I love this wording…”We need to be togethered, not othered, for survival. It’s easier to love when we ourselves feel loved and supported.”


To wrap it up loving our enemies restores our own humanity. And yes, we are urged from all our mystics, spiritual teachers, and saints to forgive our enemies, but here is a little twist. It's a biggie in this radical work. Chandra urges us also to forgive ourselves for being human. We are always learning…works in progress, growing from those interactions, challenging though they may be, with each other.  


Choosing love over hate can be difficult, but it is the path to healing for ourselves and our society. In the meantime, let’s just get back up on the horse that threw us and get at riding again.

And, there’s one question, we could ask the little girl to bring out her better angels, “How do you think this little guy who has been knocked down, hurt, and now sees you laughing at him, might feel? That’s the question which most prompts our empathy…along with the standard, “How do you think you’d feel if…? which helps us at least shifts our perspective and allows us to connect with the suffering of others.

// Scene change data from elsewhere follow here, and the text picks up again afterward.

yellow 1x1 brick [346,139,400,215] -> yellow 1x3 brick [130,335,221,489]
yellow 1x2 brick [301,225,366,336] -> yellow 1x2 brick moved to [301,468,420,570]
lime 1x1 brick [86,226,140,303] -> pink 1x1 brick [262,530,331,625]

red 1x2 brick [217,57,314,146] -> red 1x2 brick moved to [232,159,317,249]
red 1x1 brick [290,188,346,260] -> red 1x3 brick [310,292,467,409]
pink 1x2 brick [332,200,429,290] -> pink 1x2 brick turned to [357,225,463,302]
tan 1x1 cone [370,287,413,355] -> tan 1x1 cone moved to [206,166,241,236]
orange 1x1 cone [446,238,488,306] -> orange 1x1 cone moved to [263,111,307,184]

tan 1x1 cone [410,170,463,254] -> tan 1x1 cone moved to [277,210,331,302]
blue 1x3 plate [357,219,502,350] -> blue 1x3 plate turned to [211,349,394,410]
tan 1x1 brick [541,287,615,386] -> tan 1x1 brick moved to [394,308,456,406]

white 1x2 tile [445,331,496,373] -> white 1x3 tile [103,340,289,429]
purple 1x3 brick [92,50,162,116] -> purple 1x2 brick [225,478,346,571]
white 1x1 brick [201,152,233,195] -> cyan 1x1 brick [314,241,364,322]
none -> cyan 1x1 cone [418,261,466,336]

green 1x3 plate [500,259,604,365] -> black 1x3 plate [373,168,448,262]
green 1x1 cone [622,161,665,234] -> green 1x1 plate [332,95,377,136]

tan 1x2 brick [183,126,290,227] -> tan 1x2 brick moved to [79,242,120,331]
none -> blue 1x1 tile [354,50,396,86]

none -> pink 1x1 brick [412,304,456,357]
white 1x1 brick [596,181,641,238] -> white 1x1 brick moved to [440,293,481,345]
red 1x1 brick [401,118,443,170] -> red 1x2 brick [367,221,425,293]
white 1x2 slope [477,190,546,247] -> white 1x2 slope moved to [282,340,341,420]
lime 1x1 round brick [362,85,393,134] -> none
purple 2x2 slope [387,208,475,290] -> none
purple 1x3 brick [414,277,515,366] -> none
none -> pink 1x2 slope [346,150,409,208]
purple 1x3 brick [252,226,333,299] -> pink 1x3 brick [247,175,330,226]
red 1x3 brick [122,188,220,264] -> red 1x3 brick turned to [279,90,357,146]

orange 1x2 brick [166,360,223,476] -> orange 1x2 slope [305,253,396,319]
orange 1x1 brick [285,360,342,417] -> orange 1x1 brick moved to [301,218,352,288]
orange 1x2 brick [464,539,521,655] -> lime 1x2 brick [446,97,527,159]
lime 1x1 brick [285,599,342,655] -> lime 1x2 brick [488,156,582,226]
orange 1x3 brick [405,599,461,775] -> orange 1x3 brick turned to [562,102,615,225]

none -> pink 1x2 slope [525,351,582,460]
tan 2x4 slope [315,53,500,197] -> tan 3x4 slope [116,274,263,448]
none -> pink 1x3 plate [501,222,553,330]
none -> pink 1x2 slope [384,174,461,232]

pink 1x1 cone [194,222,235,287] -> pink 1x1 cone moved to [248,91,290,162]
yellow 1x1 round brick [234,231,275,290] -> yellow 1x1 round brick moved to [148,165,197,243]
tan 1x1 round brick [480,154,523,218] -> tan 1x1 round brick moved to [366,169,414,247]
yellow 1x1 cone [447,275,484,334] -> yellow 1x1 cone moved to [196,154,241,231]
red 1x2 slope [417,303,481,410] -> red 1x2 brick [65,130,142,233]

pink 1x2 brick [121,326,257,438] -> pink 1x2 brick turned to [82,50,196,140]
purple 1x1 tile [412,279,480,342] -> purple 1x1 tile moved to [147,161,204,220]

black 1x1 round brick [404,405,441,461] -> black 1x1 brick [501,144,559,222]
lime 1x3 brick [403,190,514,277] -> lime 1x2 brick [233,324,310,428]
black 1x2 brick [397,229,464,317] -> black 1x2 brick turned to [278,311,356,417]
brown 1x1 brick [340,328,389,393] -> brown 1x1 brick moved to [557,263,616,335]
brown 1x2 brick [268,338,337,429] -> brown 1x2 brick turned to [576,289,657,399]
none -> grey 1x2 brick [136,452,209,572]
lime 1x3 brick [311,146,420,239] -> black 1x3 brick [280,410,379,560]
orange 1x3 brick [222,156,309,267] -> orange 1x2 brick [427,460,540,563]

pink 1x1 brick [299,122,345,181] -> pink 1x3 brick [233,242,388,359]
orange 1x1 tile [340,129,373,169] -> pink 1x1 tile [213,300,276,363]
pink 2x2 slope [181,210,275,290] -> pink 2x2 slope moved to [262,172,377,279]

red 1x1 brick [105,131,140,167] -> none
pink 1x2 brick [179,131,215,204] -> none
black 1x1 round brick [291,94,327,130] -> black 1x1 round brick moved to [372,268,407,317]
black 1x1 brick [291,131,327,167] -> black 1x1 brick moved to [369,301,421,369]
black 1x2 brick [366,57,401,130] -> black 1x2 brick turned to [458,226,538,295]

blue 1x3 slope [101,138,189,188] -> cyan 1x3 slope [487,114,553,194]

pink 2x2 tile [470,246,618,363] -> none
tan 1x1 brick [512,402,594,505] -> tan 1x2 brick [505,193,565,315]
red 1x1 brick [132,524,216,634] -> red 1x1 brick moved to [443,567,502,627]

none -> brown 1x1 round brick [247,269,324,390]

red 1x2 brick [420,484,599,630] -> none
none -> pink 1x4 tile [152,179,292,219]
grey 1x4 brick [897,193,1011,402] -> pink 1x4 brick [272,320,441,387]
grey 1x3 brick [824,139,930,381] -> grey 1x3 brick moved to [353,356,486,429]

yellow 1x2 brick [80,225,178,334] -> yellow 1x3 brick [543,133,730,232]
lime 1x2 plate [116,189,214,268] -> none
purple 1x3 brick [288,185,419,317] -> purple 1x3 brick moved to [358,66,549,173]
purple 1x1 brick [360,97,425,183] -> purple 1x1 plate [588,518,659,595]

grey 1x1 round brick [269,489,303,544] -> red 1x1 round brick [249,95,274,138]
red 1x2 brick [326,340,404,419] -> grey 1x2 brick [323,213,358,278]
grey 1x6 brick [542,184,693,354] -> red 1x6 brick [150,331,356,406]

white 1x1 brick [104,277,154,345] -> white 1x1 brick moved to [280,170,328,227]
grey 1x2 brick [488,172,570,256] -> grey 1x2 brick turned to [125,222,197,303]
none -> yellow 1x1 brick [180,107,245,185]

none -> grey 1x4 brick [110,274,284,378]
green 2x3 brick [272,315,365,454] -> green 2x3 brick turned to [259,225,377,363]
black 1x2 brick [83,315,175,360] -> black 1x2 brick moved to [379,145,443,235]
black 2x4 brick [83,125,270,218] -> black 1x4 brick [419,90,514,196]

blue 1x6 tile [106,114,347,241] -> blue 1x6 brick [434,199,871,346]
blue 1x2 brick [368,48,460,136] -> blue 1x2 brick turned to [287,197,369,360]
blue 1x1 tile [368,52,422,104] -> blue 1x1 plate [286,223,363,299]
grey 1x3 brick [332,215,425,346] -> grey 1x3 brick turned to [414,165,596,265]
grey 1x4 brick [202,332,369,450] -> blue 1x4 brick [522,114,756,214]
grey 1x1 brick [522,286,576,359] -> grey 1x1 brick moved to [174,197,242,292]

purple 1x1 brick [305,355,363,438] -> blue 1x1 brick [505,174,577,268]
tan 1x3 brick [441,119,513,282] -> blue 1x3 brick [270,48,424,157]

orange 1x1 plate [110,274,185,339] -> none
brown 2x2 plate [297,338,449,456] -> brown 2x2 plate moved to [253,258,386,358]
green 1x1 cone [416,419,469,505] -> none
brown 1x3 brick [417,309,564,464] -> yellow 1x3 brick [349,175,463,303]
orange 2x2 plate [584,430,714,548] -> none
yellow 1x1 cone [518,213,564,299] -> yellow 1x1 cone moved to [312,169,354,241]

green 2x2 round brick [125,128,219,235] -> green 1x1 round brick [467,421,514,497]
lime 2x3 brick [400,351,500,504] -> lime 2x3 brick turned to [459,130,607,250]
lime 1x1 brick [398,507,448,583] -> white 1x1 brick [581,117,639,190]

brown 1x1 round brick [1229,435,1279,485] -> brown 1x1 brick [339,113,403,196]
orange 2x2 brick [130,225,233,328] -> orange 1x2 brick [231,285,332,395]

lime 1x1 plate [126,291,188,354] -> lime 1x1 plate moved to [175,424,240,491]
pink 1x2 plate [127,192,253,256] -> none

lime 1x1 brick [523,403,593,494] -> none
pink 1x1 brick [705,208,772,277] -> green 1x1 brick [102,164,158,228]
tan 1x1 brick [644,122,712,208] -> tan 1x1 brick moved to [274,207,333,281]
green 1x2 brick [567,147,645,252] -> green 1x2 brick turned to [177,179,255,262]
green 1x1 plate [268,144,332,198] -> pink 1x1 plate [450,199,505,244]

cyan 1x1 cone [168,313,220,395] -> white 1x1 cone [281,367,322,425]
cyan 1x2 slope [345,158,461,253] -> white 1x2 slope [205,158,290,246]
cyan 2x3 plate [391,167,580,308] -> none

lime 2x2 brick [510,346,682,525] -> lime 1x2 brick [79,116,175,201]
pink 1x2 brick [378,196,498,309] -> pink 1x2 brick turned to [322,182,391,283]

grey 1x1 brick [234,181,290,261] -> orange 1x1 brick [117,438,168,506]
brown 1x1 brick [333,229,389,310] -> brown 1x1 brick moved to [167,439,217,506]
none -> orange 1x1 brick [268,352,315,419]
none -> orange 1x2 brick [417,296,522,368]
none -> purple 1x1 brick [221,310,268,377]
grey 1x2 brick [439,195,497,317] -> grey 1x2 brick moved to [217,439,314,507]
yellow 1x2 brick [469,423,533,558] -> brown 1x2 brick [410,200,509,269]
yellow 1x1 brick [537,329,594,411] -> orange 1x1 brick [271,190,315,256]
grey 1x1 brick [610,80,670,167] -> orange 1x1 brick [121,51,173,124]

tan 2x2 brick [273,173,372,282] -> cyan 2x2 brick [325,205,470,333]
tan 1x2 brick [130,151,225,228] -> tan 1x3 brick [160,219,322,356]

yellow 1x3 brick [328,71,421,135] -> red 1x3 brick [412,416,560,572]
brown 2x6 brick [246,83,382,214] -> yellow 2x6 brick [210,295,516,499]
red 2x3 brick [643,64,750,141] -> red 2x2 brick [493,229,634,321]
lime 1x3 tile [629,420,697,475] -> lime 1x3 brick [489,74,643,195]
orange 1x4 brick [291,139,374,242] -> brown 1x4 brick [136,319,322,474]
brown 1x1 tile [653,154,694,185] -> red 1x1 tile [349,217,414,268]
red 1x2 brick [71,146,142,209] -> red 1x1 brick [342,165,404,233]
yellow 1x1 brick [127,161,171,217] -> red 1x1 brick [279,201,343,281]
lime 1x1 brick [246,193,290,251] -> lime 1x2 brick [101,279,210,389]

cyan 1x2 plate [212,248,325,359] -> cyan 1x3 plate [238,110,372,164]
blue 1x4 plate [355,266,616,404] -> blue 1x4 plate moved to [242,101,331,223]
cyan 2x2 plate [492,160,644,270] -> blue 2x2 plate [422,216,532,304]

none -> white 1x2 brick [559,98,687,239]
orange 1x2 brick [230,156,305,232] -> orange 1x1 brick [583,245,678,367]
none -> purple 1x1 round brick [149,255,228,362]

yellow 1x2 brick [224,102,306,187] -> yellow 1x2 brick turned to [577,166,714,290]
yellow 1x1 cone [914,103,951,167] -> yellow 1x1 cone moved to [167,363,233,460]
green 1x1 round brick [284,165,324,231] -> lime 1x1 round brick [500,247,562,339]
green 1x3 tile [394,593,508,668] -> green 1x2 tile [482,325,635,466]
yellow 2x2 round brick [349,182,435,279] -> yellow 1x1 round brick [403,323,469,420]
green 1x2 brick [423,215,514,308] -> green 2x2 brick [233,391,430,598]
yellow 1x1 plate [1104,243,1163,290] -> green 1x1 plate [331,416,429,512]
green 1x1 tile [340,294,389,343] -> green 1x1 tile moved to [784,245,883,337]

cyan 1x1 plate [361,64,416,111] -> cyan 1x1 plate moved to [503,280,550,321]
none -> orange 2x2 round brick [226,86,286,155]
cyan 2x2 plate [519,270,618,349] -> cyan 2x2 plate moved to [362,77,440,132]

In the meantime, it’s a practice for all of us. Learning, that getting bucked off our horses – knocked off our center, getting a little comfort, taking a little time, and getting back up and going at it again.


How might we take this season of lent and love to committedly call on the better angels of our nature and intentionally aim toward this outrageous act of loving our enemies…while journeying together to The Good Life…continuing our learning – being mindful, finding perspective, focusing on a little gratitude and humor, and tapping into our support systems?